Filed Under: Jurisdiction Issues, Week's Best Posts

SOVEREIGN IMMUNITY BARS LAWSUIT ALLEGING INTERNATIONAL REINSURANCE FRAUD

April 7, 2010 by Carlton Fields

The Second Circuit affirmed the dismissal of a lawsuit alleging that the Republic of Indonesia and its state-owned social security insurer, P.T. Jamsostek, negligently supervised Jamsostek employees who perpetrated an international commercial reinsurance fraud scheme against plaintiff Anglo-Iberia Underwriting Management Company. Indonesia and Jamsostek moved for dismissal for lack of subject matter jurisdiction under the Foreign Sovereign Immunities Act, arguing the defendants were not engaged in “commercial activity” under FSIA. FSIA abrogates sovereign immunity where a foreign state has engaged in commercial activity; a foreign state engages in commercial activity when it acts not as a regulator of a market, but in the manner of a private player within it. In ruling on the motion, the district court found, and the Second Circuit later agreed, that Jamsostek does not sell insurance to workers or employers “in any traditional sense,” and does not compete in the marketplace like a private insurer. Rather, as the default health insurer under Indonesia’s national social security program, Jamsostek provides a “floor” for health insurance, and ensures that certain Indonesian employers comply with the governmental mandate that they provide basic health insurance coverage to their workers. Thus, FSIA barred the suit. Anglo-Iberia Underwriting Management Co. v. P.T. Jamsostek (Persero), Case No. 08-2666 (2d Cir. Mar. 29, 2010).

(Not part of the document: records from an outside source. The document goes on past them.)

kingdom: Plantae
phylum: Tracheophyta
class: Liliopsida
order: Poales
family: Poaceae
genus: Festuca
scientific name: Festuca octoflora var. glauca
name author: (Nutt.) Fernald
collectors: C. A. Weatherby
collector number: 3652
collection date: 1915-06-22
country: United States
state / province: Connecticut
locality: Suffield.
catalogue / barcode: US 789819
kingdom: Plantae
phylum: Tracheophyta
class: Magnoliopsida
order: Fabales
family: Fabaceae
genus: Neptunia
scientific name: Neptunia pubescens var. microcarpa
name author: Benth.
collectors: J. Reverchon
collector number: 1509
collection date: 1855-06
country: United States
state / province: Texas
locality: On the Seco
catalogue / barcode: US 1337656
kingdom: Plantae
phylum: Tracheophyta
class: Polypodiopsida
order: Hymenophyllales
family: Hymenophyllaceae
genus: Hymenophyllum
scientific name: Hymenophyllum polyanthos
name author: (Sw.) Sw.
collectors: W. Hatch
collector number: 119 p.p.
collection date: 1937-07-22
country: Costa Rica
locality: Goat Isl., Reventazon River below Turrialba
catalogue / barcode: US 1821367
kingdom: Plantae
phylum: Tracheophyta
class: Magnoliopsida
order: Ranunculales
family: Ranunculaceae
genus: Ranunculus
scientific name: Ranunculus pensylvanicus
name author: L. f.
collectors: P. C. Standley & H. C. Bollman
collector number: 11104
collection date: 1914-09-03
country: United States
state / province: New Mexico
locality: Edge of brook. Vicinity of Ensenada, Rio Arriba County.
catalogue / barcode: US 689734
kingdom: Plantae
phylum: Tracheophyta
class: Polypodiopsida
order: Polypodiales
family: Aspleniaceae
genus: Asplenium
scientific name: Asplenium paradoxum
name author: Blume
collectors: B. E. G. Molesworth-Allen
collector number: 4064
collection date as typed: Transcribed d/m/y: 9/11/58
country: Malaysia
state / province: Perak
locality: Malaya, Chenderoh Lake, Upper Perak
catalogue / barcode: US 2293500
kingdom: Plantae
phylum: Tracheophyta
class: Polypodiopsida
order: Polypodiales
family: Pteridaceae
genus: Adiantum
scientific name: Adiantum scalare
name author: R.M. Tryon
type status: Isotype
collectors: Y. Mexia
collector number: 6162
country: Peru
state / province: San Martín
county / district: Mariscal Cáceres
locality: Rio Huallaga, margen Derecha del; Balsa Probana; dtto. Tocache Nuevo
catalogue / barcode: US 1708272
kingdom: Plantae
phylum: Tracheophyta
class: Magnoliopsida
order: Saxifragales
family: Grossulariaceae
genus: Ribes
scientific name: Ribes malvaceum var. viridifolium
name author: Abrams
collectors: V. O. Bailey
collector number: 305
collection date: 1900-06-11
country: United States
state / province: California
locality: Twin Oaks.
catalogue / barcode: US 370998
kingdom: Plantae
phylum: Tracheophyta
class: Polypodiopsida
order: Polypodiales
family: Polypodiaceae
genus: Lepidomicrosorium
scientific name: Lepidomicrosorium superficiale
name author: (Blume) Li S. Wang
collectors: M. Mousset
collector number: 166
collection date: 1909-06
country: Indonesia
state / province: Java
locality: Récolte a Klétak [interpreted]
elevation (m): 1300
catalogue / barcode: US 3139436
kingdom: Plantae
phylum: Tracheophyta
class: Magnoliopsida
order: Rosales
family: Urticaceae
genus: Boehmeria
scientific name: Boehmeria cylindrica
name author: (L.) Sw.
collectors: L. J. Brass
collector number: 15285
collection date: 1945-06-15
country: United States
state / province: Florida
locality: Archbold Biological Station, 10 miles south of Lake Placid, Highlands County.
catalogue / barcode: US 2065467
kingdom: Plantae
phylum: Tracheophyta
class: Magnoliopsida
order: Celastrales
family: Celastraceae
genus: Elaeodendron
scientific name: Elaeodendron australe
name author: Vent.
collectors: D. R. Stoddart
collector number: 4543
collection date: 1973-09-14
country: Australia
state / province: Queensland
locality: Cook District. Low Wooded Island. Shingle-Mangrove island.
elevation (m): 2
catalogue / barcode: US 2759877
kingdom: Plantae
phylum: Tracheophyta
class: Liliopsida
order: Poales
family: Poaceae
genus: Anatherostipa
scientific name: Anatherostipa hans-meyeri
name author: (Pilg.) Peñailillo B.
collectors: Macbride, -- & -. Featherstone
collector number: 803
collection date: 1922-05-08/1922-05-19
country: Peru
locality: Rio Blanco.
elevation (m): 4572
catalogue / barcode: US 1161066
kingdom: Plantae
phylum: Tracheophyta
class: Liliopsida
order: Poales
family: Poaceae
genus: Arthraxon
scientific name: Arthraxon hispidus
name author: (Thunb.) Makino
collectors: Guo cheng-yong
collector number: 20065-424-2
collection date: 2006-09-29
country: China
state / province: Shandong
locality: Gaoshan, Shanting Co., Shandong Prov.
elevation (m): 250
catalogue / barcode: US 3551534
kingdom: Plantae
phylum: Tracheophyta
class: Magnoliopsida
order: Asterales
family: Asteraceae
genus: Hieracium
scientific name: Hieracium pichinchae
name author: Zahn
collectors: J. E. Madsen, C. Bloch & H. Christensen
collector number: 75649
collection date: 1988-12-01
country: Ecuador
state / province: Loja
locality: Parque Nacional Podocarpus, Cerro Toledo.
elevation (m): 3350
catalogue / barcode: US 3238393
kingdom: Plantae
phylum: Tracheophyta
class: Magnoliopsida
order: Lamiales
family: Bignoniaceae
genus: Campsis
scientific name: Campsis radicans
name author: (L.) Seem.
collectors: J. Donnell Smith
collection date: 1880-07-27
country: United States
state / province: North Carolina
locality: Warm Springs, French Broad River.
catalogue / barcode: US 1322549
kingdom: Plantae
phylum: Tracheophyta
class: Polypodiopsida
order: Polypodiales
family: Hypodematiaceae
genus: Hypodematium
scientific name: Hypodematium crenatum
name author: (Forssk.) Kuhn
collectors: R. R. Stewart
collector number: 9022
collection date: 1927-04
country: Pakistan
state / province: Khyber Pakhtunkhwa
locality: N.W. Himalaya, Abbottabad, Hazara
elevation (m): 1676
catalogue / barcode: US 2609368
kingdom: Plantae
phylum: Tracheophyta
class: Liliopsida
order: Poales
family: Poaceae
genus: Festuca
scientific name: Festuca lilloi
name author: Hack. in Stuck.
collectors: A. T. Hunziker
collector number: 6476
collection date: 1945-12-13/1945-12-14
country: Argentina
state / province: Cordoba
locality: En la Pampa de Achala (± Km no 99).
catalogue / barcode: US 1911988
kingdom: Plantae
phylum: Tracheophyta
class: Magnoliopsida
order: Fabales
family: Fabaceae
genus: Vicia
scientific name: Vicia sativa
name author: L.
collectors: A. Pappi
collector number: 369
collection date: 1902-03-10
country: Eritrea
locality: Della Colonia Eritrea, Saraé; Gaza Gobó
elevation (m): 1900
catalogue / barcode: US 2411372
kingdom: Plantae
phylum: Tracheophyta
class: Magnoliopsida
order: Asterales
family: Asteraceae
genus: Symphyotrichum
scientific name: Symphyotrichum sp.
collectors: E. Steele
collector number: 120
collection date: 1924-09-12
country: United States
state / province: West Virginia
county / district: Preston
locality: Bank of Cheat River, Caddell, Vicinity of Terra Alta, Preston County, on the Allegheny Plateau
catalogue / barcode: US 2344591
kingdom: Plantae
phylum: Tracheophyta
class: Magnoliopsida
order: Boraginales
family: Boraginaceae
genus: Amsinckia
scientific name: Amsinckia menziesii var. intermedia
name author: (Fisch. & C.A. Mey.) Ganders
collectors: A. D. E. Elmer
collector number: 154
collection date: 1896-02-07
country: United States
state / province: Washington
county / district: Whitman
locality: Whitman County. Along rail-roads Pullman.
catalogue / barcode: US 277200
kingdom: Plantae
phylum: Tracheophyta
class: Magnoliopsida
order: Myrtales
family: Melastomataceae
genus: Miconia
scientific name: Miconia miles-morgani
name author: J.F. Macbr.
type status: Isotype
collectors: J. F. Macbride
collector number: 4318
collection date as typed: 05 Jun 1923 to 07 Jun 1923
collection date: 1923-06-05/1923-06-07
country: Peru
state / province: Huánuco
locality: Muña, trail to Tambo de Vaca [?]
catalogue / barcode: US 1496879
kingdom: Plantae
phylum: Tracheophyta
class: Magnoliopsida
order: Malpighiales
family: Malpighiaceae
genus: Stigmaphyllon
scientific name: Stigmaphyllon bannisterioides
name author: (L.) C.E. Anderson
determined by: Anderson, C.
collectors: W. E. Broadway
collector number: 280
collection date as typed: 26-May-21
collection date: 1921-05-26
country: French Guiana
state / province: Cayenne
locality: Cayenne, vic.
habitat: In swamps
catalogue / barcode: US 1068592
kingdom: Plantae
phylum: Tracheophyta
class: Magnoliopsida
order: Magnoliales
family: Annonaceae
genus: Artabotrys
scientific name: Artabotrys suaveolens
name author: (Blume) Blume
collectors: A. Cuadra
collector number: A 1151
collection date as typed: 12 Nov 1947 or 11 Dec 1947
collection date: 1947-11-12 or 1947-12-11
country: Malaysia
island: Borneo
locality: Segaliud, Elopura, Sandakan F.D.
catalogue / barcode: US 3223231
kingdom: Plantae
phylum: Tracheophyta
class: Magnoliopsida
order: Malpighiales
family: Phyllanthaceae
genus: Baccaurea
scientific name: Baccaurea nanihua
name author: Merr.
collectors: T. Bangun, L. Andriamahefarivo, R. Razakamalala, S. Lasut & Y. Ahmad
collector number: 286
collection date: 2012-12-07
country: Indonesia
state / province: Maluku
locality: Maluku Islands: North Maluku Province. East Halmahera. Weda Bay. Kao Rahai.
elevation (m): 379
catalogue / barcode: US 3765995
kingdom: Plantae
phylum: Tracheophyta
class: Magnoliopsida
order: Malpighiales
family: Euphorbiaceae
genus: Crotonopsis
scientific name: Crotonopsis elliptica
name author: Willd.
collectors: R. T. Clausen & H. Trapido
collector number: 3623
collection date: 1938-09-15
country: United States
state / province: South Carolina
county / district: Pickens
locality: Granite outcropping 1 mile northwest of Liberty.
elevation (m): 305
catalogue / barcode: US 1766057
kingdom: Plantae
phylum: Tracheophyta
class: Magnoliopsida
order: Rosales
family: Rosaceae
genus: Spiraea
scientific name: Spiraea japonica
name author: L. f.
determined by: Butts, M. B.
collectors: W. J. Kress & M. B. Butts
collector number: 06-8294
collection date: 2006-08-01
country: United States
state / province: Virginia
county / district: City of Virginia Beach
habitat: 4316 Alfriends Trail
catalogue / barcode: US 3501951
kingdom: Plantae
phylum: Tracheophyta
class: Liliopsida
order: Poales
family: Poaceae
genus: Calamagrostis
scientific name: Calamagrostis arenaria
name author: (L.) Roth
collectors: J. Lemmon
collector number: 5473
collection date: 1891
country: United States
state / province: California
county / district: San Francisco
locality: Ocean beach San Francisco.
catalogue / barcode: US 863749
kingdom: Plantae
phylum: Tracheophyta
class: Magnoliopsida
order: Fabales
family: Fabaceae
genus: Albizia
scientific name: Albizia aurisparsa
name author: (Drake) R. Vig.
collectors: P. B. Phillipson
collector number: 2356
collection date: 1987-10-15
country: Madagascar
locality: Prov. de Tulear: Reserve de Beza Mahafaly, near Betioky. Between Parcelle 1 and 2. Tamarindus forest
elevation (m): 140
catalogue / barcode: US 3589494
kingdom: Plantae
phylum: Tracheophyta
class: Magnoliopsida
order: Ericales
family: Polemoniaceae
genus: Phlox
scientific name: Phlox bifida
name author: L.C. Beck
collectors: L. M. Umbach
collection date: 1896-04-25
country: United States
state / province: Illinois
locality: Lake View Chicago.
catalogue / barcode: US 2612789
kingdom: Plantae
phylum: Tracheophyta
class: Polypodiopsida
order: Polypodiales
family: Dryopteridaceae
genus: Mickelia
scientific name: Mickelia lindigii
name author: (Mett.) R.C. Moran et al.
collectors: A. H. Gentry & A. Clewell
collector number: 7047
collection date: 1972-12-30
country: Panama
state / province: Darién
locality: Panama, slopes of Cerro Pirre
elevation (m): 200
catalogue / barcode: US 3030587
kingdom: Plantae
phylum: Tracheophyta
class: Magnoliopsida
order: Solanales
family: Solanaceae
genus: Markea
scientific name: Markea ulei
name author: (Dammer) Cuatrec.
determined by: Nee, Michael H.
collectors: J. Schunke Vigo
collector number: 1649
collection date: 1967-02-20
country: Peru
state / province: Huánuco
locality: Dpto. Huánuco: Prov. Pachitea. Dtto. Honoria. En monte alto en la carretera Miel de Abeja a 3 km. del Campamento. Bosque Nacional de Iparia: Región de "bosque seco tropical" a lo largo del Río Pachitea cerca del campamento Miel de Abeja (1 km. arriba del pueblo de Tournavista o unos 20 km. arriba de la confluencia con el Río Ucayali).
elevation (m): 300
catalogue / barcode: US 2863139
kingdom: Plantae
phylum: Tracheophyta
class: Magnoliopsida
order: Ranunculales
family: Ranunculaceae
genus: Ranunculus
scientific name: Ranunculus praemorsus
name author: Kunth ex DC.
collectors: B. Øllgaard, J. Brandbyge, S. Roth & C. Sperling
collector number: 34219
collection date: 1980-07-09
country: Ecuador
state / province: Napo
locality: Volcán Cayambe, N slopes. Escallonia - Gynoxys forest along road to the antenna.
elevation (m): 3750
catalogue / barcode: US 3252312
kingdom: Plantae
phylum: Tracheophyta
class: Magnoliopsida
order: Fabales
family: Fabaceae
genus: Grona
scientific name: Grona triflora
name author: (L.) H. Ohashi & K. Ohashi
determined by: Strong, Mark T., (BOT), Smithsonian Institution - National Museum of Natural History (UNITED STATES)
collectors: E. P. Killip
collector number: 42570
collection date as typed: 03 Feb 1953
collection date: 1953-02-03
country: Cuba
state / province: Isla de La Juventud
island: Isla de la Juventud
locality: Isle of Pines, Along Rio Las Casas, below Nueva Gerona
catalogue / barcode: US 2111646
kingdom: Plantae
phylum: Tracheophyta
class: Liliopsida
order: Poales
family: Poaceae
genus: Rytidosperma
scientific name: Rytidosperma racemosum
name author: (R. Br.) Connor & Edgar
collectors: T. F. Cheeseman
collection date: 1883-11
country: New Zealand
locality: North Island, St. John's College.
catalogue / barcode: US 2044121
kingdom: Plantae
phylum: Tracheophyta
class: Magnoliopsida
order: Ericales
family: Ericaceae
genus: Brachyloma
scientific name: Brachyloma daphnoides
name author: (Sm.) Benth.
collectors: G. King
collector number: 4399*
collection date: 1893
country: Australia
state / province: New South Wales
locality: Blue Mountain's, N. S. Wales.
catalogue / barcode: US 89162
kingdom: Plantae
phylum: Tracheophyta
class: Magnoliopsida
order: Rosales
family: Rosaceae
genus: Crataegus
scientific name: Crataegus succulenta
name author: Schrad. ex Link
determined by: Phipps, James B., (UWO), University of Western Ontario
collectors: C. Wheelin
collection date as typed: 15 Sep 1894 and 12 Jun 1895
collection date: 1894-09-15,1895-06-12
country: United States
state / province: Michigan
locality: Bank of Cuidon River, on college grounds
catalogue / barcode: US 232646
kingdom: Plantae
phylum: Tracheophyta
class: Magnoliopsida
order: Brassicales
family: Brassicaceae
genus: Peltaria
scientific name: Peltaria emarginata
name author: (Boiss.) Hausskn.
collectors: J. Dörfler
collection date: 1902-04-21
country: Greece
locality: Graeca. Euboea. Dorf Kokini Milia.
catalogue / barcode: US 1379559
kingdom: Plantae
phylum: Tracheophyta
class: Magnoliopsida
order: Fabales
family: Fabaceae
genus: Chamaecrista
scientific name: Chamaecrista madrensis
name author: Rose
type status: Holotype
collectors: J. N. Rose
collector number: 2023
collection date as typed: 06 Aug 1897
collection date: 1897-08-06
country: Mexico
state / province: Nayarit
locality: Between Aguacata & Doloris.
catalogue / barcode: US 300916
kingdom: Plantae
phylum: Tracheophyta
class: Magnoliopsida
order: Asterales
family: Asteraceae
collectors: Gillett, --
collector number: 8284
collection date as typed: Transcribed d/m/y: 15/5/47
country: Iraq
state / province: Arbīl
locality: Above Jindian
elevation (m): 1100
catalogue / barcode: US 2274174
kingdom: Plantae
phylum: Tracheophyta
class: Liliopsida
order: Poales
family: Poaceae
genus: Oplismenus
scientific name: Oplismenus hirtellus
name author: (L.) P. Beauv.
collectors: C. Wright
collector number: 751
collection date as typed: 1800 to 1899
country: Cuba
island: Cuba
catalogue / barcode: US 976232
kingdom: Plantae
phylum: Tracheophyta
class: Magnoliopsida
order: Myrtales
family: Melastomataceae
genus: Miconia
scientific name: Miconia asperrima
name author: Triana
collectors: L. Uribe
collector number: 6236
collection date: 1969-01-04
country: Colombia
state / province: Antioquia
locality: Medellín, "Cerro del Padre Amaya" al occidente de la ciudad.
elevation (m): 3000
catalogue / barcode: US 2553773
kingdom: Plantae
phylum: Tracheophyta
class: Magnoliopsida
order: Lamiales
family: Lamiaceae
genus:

This post written by Brian Perryman.

Filed Under: Arbitration / Court Decisions, Brokers / Underwriters, Jurisdiction Issues

COLORADO RIVER ABSTENTION WHACK-A-MOLE

March 30, 2010 by Carlton Fields

A federal court in Iowa heard a motion to dismiss or stay brought by The Samuels Group, Inc., a design/build company who undertook a construction project in Wisconsin. Samuels had entered into a contract with the property owner, Alta Vista Properties, LC, to build a facility on one of its properties. Samuels subcontracted to Hatch Grading & Contracting, Inc. During the course of construction, a tornado destroyed the partially finished project. Hatch asserted a mechanic’s lien against the property to recover payment for the work it had done, and brought an action in state court to enforce the lien. It initially brought in both Alta Vista and Samuels, but ultimately, after various machinations by the parties, agreed to withdraw the petition as against Samuels, as Samuels and Hatch agreed to arbitrate corollary disputes that impacted the mechanic lien issue, and the state court proceedings were stayed. Samuels and Hatch arbitrated, with an award in favor of Hatch. Hatch thereafter sought to bring Samuels back into the state court action to confirm the arbitration award. Samuels filed a petition in federal court to vacate the award on various grounds. Hatch argued that Colorado River abstention applied, and that the action should be dismissed or stayed pending resolution of the state court action. Samuels argued Colorado River did not apply, in part because the FAA created a federal law basis requiring the federal court to maintain jurisdiction, and in part because the parties were not identical in the state court proceeding. The court generally rejected these arguments, noting that the parties were not identical in Colorado River itself, and that Samuels effectively had been part of the state court proceedings at various points. The court nonetheless agreed to maintain jurisdiction, but granted Hatch’s motion to stay the federal action pending the outcome of the state court proceeding. The Samuels Group, Inc. v. Hatch Grading and Contracting, Inc., No. 09-2058 (USDC N.D. Iowa March 23, 2010).